▸ Request A:
Reproduce a passage from the text on finding the closest distance to a shape's border, beginning at the words "Closest distance to" and ending after the words "access the pixels.".

▸ Reading passage:
Closest distance to border of shape - algorithm

I have a shape (in black below) and a point inside the shape (red below). What's the algorithm to find the closest distance between my red point and the border of the shape (which is the green point on the graph) ?
The shape border is not a series of lines but a randomly drawn shape.
Thanks.

So your shape is defined as bitmap and you can access the pixels.
You could scan ever growing squares around your point for border pixels. First, check the pixel itself. Then check a square of width 2 that covers the point's eight adjacent pixels. Next, width 4 for the next 16 pixels and so on. When you find a border pixel, record its distance and check against the minimum distance found. You can stop searching when half the width of the square is greater than the current minimum distance.
An alternative is to draw Bresenham circles of growing radius around the point. The method is similar to the square method, but you can stop immediately when you have a hit, because all points are supposed to have the same distance to your point. The drawback is that this method is somewhat inaccurate, because the circle is only an approximation. You will also miss some pixels along the disgonals, because Bresenham circles have artefacts.
(Both methods are still quite brute-force and in the worst case of a fully black bitmap will visit every node.)
You need a criterion for a pixel on the border. Your shape is antialiassed, so that pixels on the border are smoothed by making them a shade of grey. If your criterion is a pixel that isn't black, you will chose a point a bit inside the shape. If you cose pure white, you'll land a bit outside. Perhaps it's best to chose a pixel with a grey value greater than 0.5 as border.
If you have to find the closest border point to many points for the same shape, you can preprocess the data and use other methods of [nearest-neighbour serach].

▸ Request B:
Collect every line of the entries that contains the string "בעיר", treating uppercase and lowercase as different.

▸ Data:
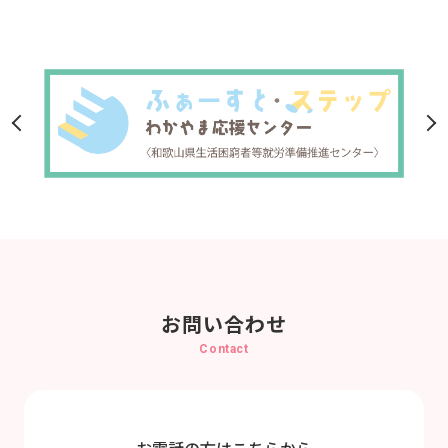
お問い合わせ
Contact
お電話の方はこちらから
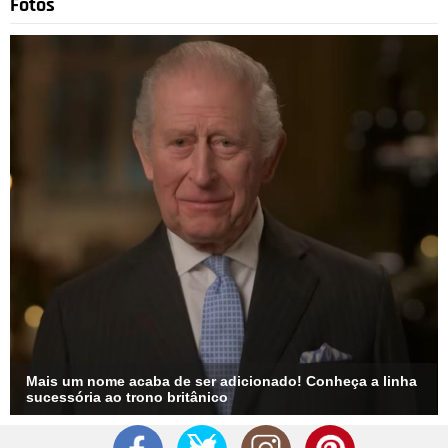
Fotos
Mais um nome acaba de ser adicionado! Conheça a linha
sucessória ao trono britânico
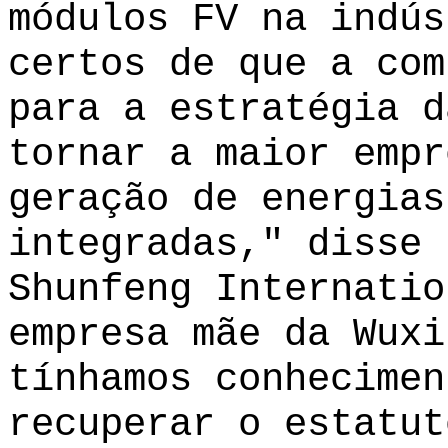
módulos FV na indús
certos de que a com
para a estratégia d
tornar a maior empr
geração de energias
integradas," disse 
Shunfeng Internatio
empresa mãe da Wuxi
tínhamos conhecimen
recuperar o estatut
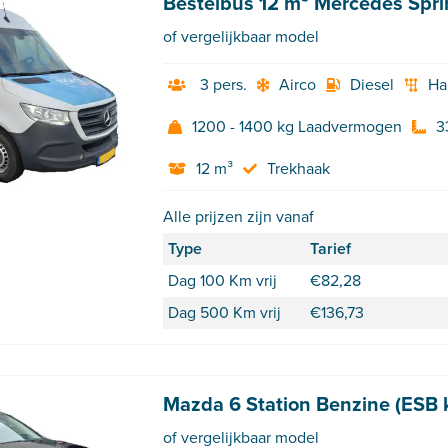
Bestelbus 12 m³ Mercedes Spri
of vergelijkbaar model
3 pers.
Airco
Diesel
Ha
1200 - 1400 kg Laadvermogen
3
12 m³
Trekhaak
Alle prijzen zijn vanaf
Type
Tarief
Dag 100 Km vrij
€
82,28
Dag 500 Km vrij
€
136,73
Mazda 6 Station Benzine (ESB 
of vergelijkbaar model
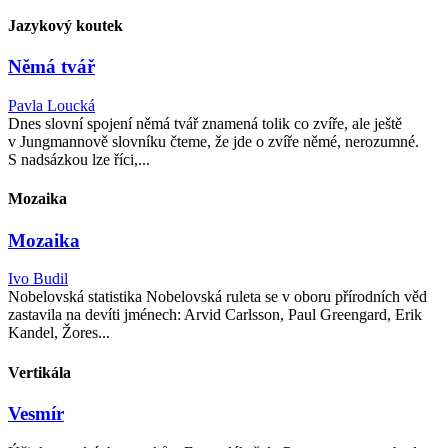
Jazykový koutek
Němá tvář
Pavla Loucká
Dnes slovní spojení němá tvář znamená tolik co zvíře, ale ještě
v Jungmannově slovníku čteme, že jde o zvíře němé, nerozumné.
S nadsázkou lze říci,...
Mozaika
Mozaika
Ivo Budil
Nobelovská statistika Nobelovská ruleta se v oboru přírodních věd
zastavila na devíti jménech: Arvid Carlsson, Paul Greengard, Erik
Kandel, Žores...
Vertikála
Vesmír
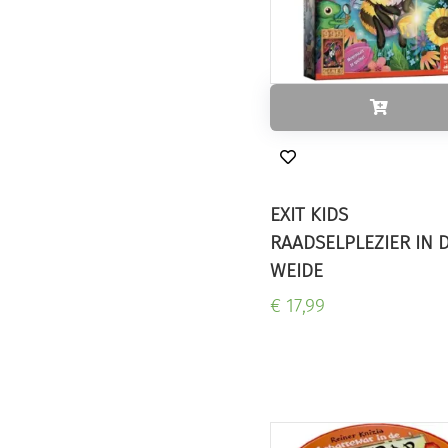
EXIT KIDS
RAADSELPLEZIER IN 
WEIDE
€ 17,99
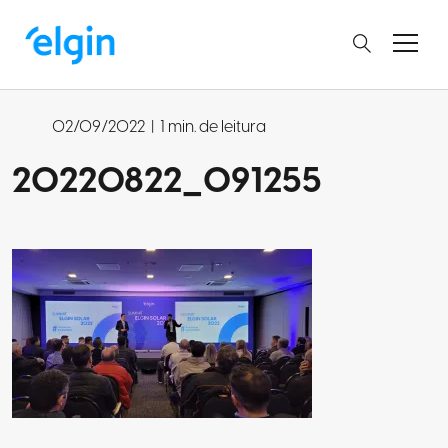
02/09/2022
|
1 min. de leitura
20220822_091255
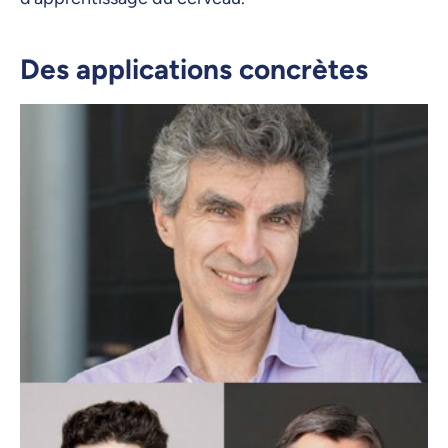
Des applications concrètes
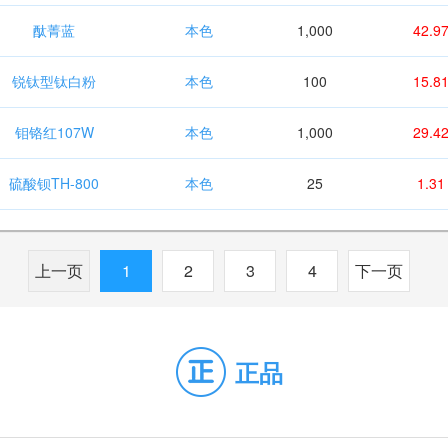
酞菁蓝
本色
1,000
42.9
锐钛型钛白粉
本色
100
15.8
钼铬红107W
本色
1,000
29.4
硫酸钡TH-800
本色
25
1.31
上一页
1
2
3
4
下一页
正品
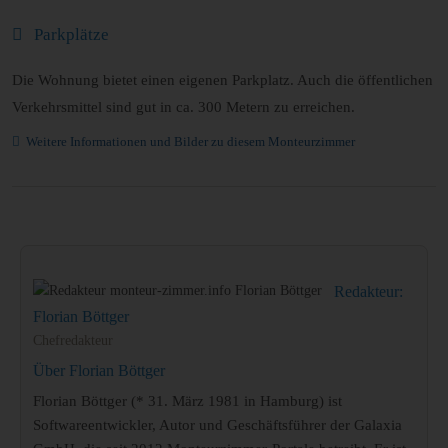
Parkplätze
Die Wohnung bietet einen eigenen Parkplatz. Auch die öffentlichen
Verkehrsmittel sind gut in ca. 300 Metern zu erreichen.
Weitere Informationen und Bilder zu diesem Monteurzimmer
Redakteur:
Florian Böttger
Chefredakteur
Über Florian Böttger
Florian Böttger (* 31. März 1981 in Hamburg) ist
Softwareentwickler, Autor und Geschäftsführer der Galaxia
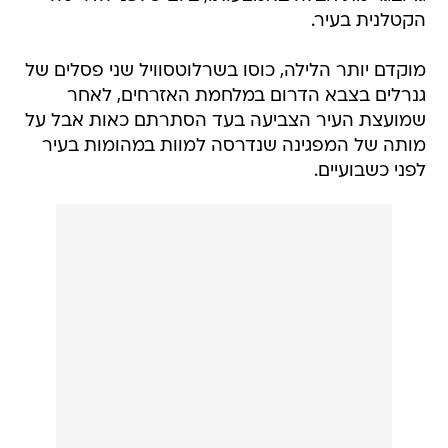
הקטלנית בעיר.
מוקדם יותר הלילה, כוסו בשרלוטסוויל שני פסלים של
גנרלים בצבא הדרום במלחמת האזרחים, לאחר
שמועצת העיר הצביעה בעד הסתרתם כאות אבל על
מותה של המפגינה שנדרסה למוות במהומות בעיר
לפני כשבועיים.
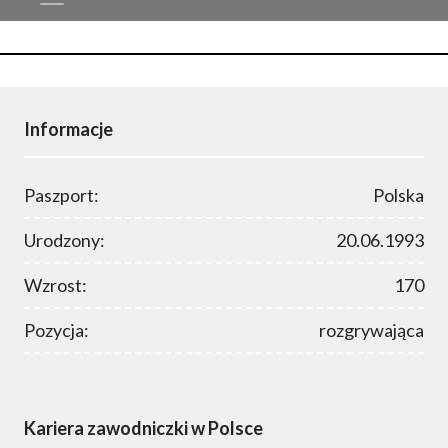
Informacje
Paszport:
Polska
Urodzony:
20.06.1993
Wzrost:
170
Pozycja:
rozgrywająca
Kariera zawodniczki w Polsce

* * *

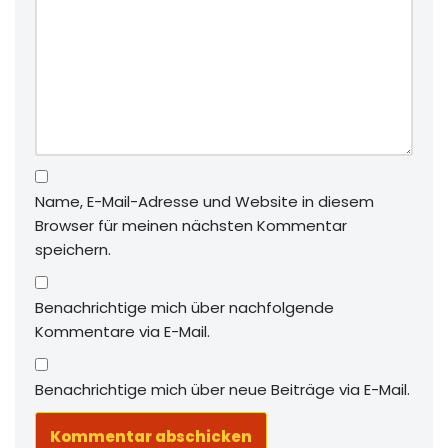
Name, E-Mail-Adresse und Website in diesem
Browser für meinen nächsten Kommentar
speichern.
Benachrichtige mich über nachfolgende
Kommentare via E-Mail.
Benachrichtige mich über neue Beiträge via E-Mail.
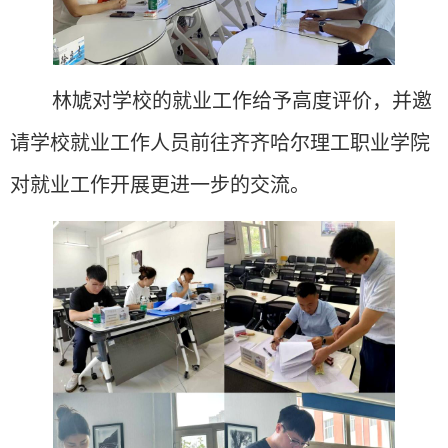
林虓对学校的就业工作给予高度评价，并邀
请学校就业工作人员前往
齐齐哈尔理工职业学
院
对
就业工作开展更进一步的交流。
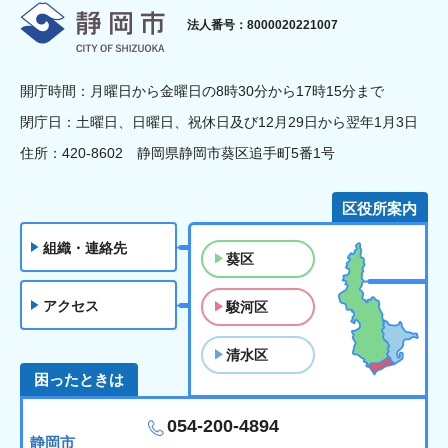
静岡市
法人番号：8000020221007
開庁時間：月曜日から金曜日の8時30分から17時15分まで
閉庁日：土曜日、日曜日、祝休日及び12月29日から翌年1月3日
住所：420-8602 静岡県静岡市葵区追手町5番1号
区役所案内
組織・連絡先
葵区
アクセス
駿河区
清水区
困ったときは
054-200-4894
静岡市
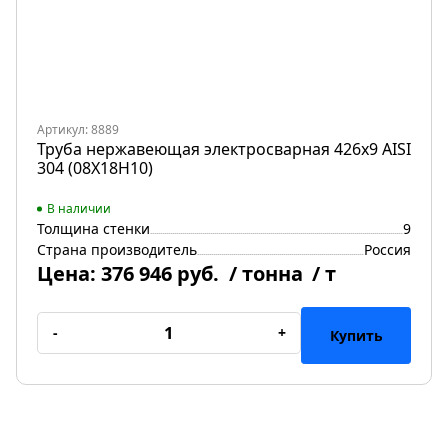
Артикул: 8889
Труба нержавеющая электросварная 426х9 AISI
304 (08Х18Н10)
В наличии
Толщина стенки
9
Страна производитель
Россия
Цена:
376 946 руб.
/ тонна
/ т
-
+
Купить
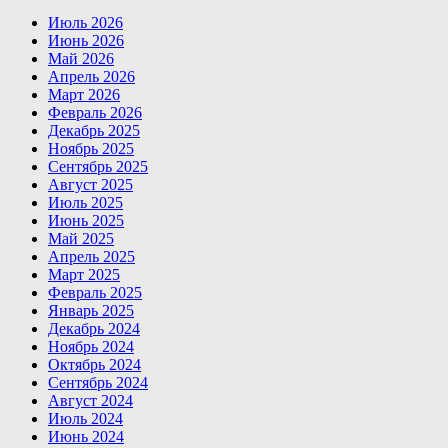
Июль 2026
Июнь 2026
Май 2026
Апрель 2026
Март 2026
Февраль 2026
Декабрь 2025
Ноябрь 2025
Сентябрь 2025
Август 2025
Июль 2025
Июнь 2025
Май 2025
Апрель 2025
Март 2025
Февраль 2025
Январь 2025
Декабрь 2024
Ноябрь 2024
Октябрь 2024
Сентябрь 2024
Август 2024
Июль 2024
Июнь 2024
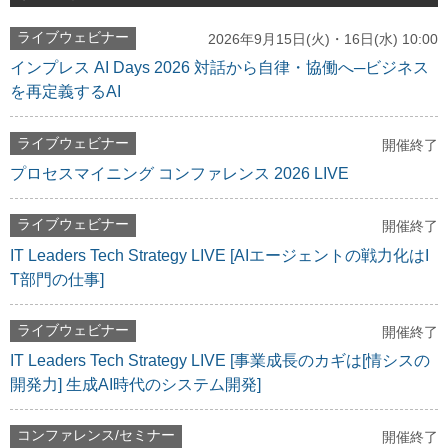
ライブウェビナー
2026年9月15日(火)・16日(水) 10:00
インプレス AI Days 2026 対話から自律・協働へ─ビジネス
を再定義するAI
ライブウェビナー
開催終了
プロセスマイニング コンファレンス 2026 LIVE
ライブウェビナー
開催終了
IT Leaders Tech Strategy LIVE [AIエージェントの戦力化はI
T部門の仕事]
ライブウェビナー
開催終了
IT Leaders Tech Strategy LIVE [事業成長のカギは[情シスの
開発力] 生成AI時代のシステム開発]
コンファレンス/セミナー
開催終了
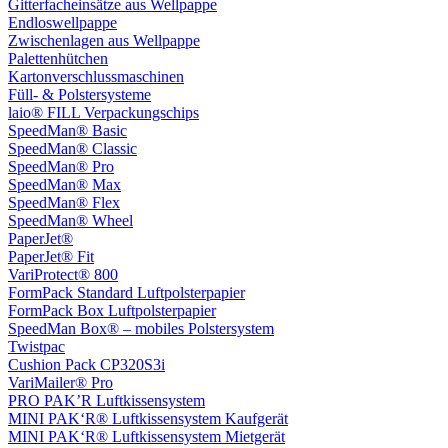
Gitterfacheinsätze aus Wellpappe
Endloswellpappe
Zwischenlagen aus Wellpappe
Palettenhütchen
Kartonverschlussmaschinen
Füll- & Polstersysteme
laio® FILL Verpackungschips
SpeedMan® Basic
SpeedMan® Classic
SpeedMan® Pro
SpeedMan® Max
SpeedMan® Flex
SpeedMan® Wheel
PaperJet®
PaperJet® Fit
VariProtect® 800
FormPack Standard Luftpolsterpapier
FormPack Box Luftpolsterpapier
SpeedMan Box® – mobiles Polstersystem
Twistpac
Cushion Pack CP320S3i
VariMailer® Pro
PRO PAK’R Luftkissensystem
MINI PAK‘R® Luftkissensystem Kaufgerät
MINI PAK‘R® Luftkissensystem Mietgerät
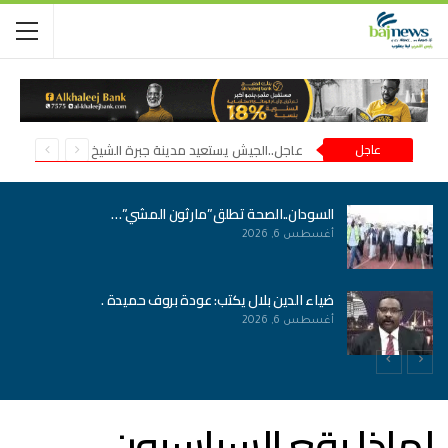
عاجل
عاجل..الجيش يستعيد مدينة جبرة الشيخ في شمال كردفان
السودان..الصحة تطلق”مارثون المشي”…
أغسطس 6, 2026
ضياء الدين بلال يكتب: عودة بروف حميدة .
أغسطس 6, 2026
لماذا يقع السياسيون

* * *

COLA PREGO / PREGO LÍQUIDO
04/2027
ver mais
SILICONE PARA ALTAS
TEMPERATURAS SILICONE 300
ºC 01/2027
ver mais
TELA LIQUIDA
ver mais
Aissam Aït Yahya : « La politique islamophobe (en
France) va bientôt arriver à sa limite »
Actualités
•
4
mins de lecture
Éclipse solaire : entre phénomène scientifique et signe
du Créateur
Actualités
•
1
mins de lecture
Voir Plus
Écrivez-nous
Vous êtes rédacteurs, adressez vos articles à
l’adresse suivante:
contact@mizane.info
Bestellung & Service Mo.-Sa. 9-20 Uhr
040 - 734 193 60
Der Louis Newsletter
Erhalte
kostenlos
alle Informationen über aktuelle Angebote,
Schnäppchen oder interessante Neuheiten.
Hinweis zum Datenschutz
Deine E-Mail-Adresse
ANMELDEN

▸ Task solution A:
Closest distance to border of shape - algorithm

I have a shape (in black below) and a point inside the shape (red below). What's the algorithm to find the closest distance between my red point and the border of the shape (which is the green point on the graph) ?
The shape border is not a series of lines but a randomly drawn shape.
Thanks.

So your shape is defined as bitmap and you can access the pixels.

▸ Task solution B:
הקטלנית בעיר.
מותה של המפגינה שנדרסה למוות במהומות בעיר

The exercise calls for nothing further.